Measurement: Sensors (Aug 2021)
Machine learning-based virtual metrology on film thickness in amorphous carbon layer deposition process
Abstract
A stringent manufacturing process control is important to achieve reliable process control in nanoscale semiconductor manufacturing processes. Based on the advanced process control mechanisms in advanced semiconductor manufacturing, virtual metrology (VM) can be used to reduce the time and cost incurred in conventional metrology. This paper proposes a VM model based on the neural network (NN) architecture for predicting film thickness in amorphous carbon layer deposition processes, which is used for etch hard mask in high-aspect-ratio etch processes. A series of deposition experiments was conducted using the Box–Behnken design. The equipment status data and in situ optical emission spectroscopy (OES) sensor data were collected.
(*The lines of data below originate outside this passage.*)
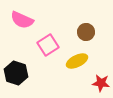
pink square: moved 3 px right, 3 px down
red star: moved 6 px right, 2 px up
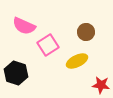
pink semicircle: moved 2 px right, 6 px down
red star: moved 2 px down
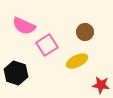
brown circle: moved 1 px left
pink square: moved 1 px left
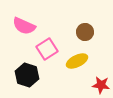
pink square: moved 4 px down
black hexagon: moved 11 px right, 2 px down
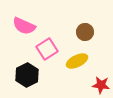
black hexagon: rotated 15 degrees clockwise
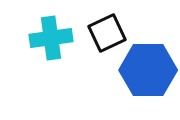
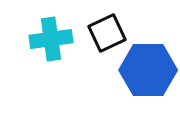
cyan cross: moved 1 px down
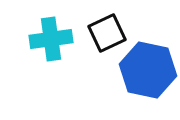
blue hexagon: rotated 12 degrees clockwise
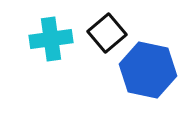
black square: rotated 15 degrees counterclockwise
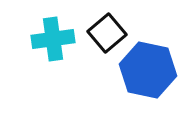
cyan cross: moved 2 px right
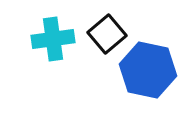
black square: moved 1 px down
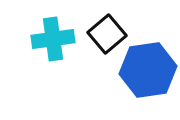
blue hexagon: rotated 20 degrees counterclockwise
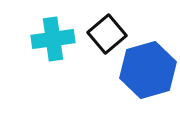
blue hexagon: rotated 8 degrees counterclockwise
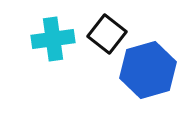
black square: rotated 12 degrees counterclockwise
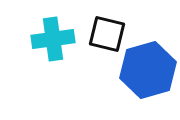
black square: rotated 24 degrees counterclockwise
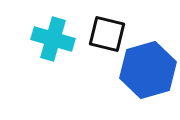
cyan cross: rotated 24 degrees clockwise
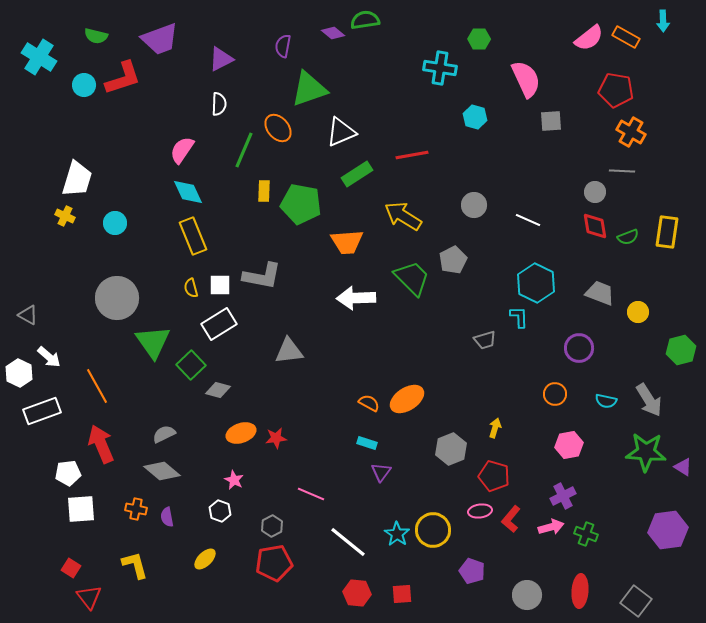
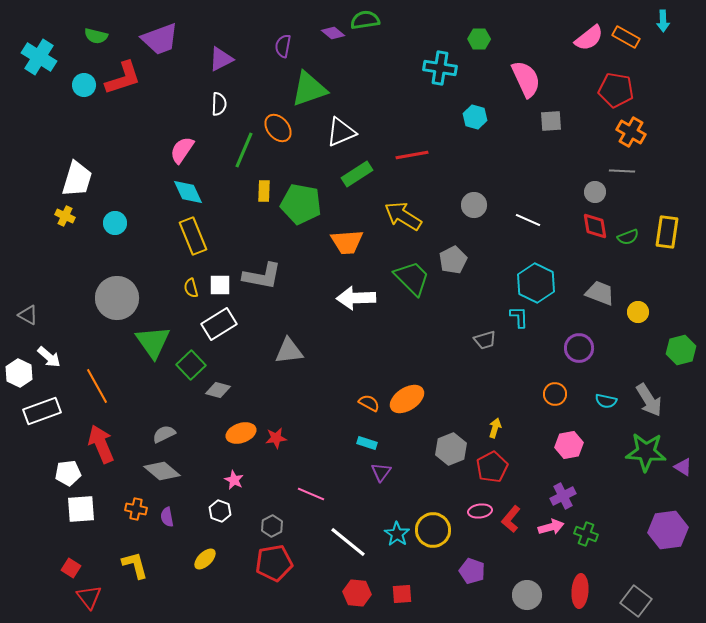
red pentagon at (494, 476): moved 2 px left, 9 px up; rotated 28 degrees clockwise
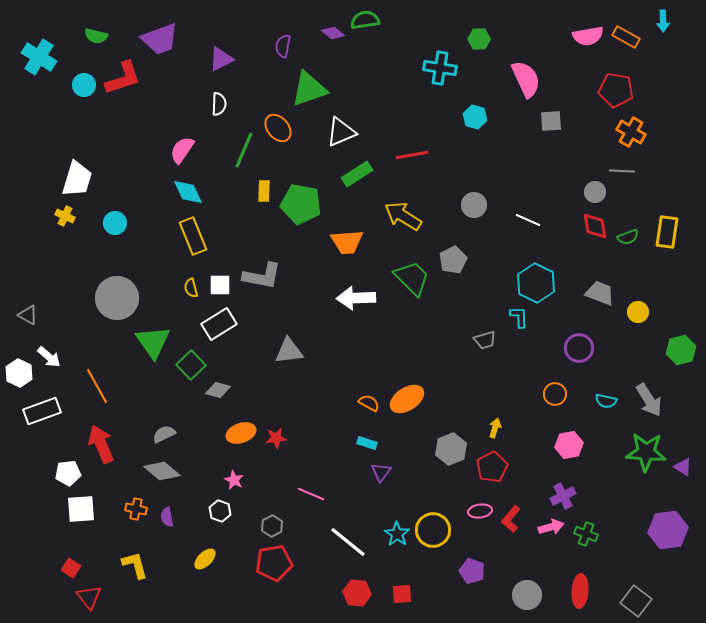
pink semicircle at (589, 38): moved 1 px left, 2 px up; rotated 28 degrees clockwise
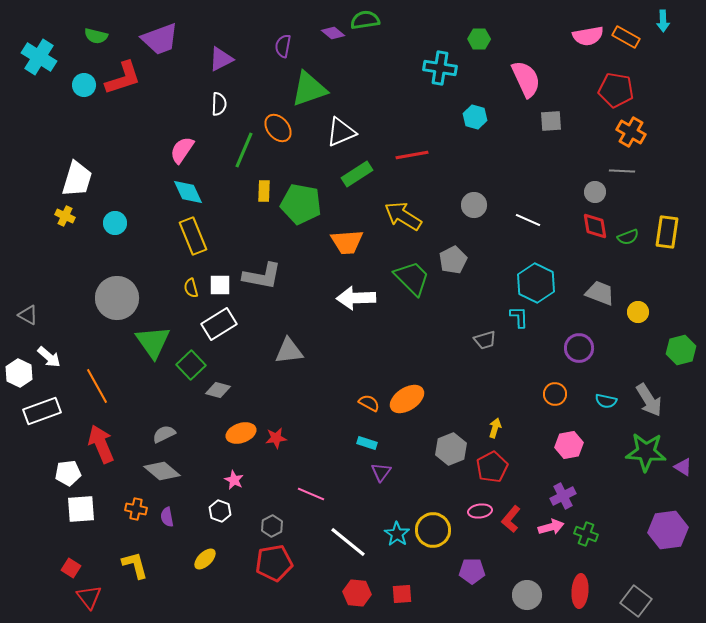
purple pentagon at (472, 571): rotated 20 degrees counterclockwise
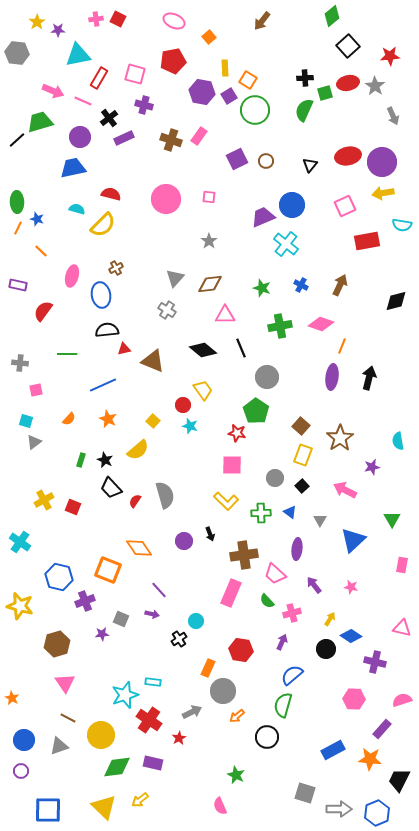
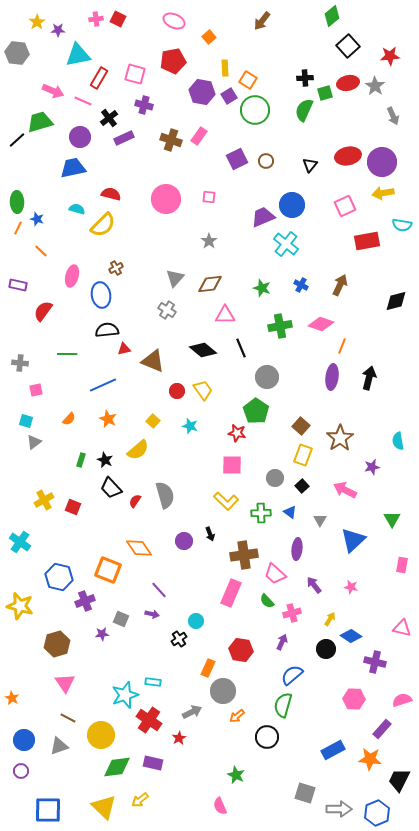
red circle at (183, 405): moved 6 px left, 14 px up
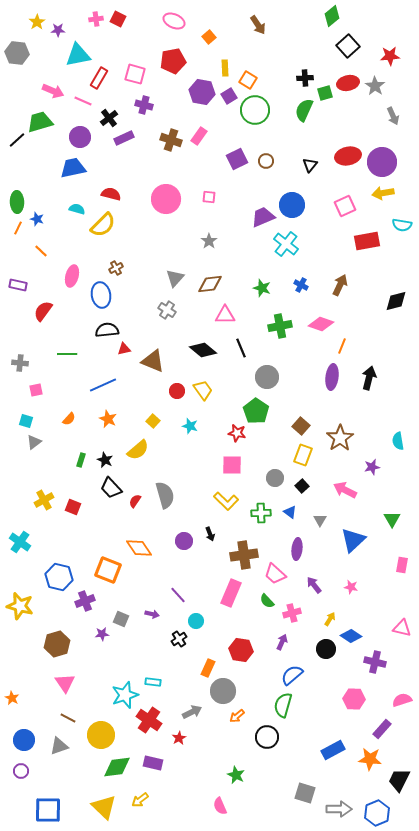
brown arrow at (262, 21): moved 4 px left, 4 px down; rotated 72 degrees counterclockwise
purple line at (159, 590): moved 19 px right, 5 px down
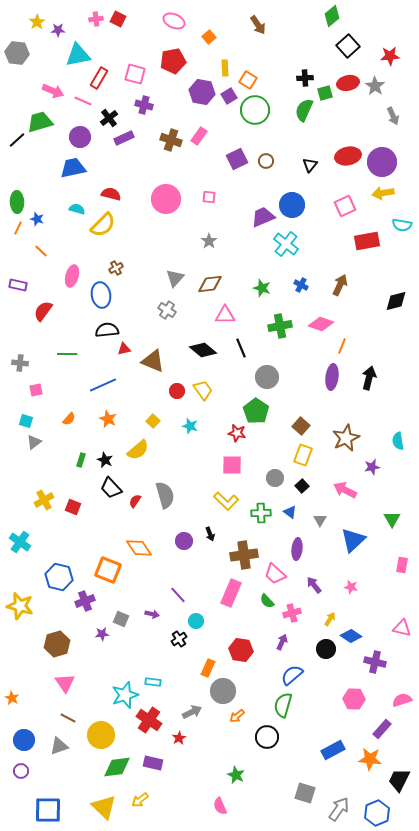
brown star at (340, 438): moved 6 px right; rotated 8 degrees clockwise
gray arrow at (339, 809): rotated 55 degrees counterclockwise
Conventional recipe-based process modeling with the equipment status data showed a reasonable correlation with the deposited film thickness, and the augmentation of in situ plasma chemistry information through OES improved the machine learning accuracy with artificial neural networks. Consequently, our model’s prediction accuracy was approximately 99.5% for R2 when both equipment status data and OES sensor data were used as training data, as compared to when only equipment status data were used to train the model. Therefore, we recommend that in situ OES sensor data, as well as equipment status data, should be used in training NN-based VM models for high prediction accuracy.